**Provided data:**
»»
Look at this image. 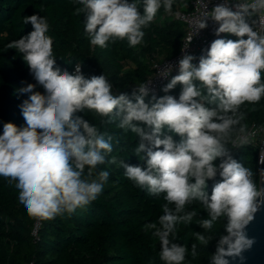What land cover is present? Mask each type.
<instances>
[{"label":"clouds","instance_id":"obj_1","mask_svg":"<svg viewBox=\"0 0 264 264\" xmlns=\"http://www.w3.org/2000/svg\"><path fill=\"white\" fill-rule=\"evenodd\" d=\"M74 2L81 6L76 14L86 16L85 33L91 45L102 49L124 39L130 47L141 44L143 29L150 26L161 7L171 14L174 4V0ZM209 18L218 24L216 36L229 33L238 39H215L198 65L193 63L196 57L185 52L178 61L179 74L162 88L169 93L182 85L178 99L153 94L147 103L148 82L133 90V102L127 93L114 94L104 75L85 78L79 63L74 74L62 72L56 67L52 38L46 35L50 27L47 18L37 14L23 18L33 31L8 48L23 55L44 93L34 91L33 84L19 89L20 93H32L20 106L26 127L4 124L0 176L16 181L19 202L29 217L46 220L65 212L72 214L101 194L109 173L97 167L105 163V154L113 151V137L106 138L79 115L89 110L102 118L101 123L118 121L119 129L139 137L134 154L144 165L121 164L137 186L151 195L164 194L159 226L145 225L160 242L159 256L164 264H184L188 247L174 241L177 225H188L197 216L195 210H185L194 201L207 211L208 218L198 221L205 231H211L222 217L227 221L226 234L220 235L210 264H245L244 253L255 243L246 229L264 206V169L259 172L258 184L252 170L233 157L228 145L238 148L251 143L254 134L242 124L240 108L264 97V0H225L205 12L196 24L197 31L208 26ZM172 134L179 136V141ZM260 162L264 163V151ZM217 175L221 179L209 195L207 181ZM195 237L204 246L213 239L199 232ZM196 249L193 244V257Z\"/></svg>","mask_w":264,"mask_h":264},{"label":"trees","instance_id":"obj_2","mask_svg":"<svg viewBox=\"0 0 264 264\" xmlns=\"http://www.w3.org/2000/svg\"><path fill=\"white\" fill-rule=\"evenodd\" d=\"M191 2L174 0L171 14L161 7L150 26L143 29L145 35L141 44L130 47L124 39L109 42L108 47L102 49L91 45L85 33L86 16L76 14V8L81 6L74 0H0V135L5 123L26 127L20 106L32 93H20L19 89L33 84L34 91L44 93L23 55L8 48L10 43L33 31L30 23H23L24 17L37 14L47 18L50 27L46 35L52 38L56 67L62 72L67 70L74 74L79 63L85 78L104 75L112 84L114 94L127 93L135 102L132 92L152 76L153 65L180 52L186 28L175 14L188 9ZM140 11L143 13L142 6ZM223 39L235 41L238 38L226 33ZM178 74L179 71L172 74L171 79ZM194 83L200 86L198 81ZM181 88L182 85L177 84L169 93H160L157 97L169 94L178 99ZM150 99L151 96L146 97V103ZM206 107L214 108L215 104H206ZM240 111L244 114L242 124H246L248 130L253 124H263L264 97L255 104L245 102ZM79 115L106 134V138L107 135L113 137V151L105 154V163L97 167L98 171L109 173L101 194L72 214L65 212L53 219L41 220L35 238L33 230L38 219L29 217L19 202L16 181L9 182L0 176V264H164L159 256L160 242L152 235L154 230L145 227L150 223L158 225L162 205L166 203L164 194L151 195L137 186L127 178L121 164L123 161L133 166L144 165L134 154L139 137L130 130L119 129L118 121L101 123L102 118L92 111L85 110ZM172 135L179 141V136ZM228 147L239 163L252 170L254 181L260 184V162L255 146L231 148L229 144ZM215 163H220L219 158ZM220 179L217 175L207 181L209 195ZM185 210H195L197 216L188 225H177L174 242L188 247L184 264H210L220 235L226 234L227 221L222 217L211 231H205L198 225L199 220L208 218L203 205L194 201L186 205ZM197 232L213 239L207 246L201 245L195 237ZM193 244L197 245L196 257L191 255Z\"/></svg>","mask_w":264,"mask_h":264},{"label":"built area","instance_id":"obj_3","mask_svg":"<svg viewBox=\"0 0 264 264\" xmlns=\"http://www.w3.org/2000/svg\"><path fill=\"white\" fill-rule=\"evenodd\" d=\"M224 2L225 0H192L191 6L188 9L179 10L175 14V18L184 24L186 35L181 50L176 56L163 59L153 65V74L146 80V82L149 83L151 90L149 96L153 94L158 96L160 93H164L162 88L170 82L172 74L179 71L178 61L182 58L185 52L195 56L196 59L193 63L198 65L199 58L202 55L206 56L207 49L210 47L211 42L215 39L224 37L226 33H221L219 37L215 35L218 24L210 18L207 20L208 26L205 29L197 31L196 28L197 22L204 18L206 11L210 12L214 6ZM231 2L235 3L236 0H231ZM169 66H171V70H168ZM248 132L254 134L251 137V143L249 144L255 146L260 162V154L264 151V123L261 125L253 124ZM40 225L41 219H38L33 230L35 238L38 236Z\"/></svg>","mask_w":264,"mask_h":264},{"label":"water","instance_id":"obj_4","mask_svg":"<svg viewBox=\"0 0 264 264\" xmlns=\"http://www.w3.org/2000/svg\"><path fill=\"white\" fill-rule=\"evenodd\" d=\"M261 169H264V163H260ZM246 231L250 238L255 239V243L251 250L244 253L245 264H264V206L257 211Z\"/></svg>","mask_w":264,"mask_h":264}]
</instances>
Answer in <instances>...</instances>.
««
**Exercise:** How many lines in the records above contain the string "instances"? Case counts; reply with the number only.

**Written response:** 3